First, let's determine the amount of moles of H2SO4 in the sulfuric acid solution: Density of the solution is given as 1.107 g/mL and the volume is 25 mL. So the mass of the solution would be: mass_solution = (1.107 g/mL) x 25 mL = 27.675 g The solution contains 15.25% by mass of H2SO4, mass_H2SO4 = 0.1525 x 27.675 g = 4.222 g The molar mass of H2SO4 is 98.08 g/mol, so the moles of H2SO4 is given by: moles_H2SO4 = 4.222 g / 98.08 g/mol = 0.0430 mol Now let's determine the amount of moles of BaCl2 in the barium chloride solution: The concentration of the solution is 2.45 M, and the volume is 50.0 mL, so the moles of BaCl2 are: moles_BaCl2 = 2.45 M x 50.0 mL x (1 L/1000 mL) = 0.1225 mol From the balanced chemical equation, the mole ratio of H2SO4 to BaCl2 is 1:1. Since we have less moles of H2SO4 (0.0430 mol) than BaCl2 (0.1225 mol), H2SO4 is the limiting reactant.

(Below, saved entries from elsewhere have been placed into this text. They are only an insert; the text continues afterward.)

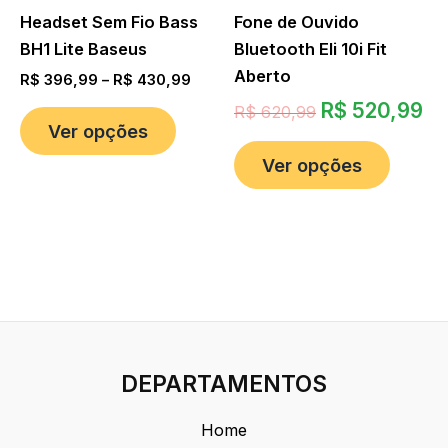
Headset Sem Fio Bass
Fone de Ouvido
BH1 Lite Baseus
Bluetooth Eli 10i Fit
Aberto
R$
396,99
–
R$
430,99
R$
520,99
R$
620,99
Ver opções
Ver opções
DEPARTAMENTOS
Home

The mole ratio of H2SO4 to BaSO4 is 1:1. So the moles of BaSO4 formed will be equal to the moles of the limiting reactant, H2SO4. moles_BaSO4 = 0.0430 mol The molar mass of BaSO4 is 233.43 g/mol, so the mass of the BaSO4 precipitate is given by: mass_BaSO4 = moles_BaSO4 x molar_mass_BaSO4 = (0.0430 mol)(233.43 g/mol) = 10.04 g

The mole ratio of BaCl2 to BaSO4 is 1:1. So the remaining moles of BaCl2 after the reaction is: remaining_moles_BaCl2 = initial_moles_BaCl2 - moles_BaSO4 = 0.1225 mol - 0.0430 mol = 0.0795 mol Since the volume of the final mixture is 25 mL of the sulfuric acid solution and 50.0 mL of the barium chloride solution, the total volume is 75.0 mL. Therefore, the remaining chloride concentration is: Cl_concentration = remaining_moles_BaCl2 / final_volume = 0.0795 mol / 75.0 mL x (1000 mL / 1 L) = 1.06 M Summary: (a) The expected precipitate is barium sulfate (BaSO4). (b) The amount of precipitate obtained is 10.04 g. (c) The chloride concentration after precipitation is 1.06 M.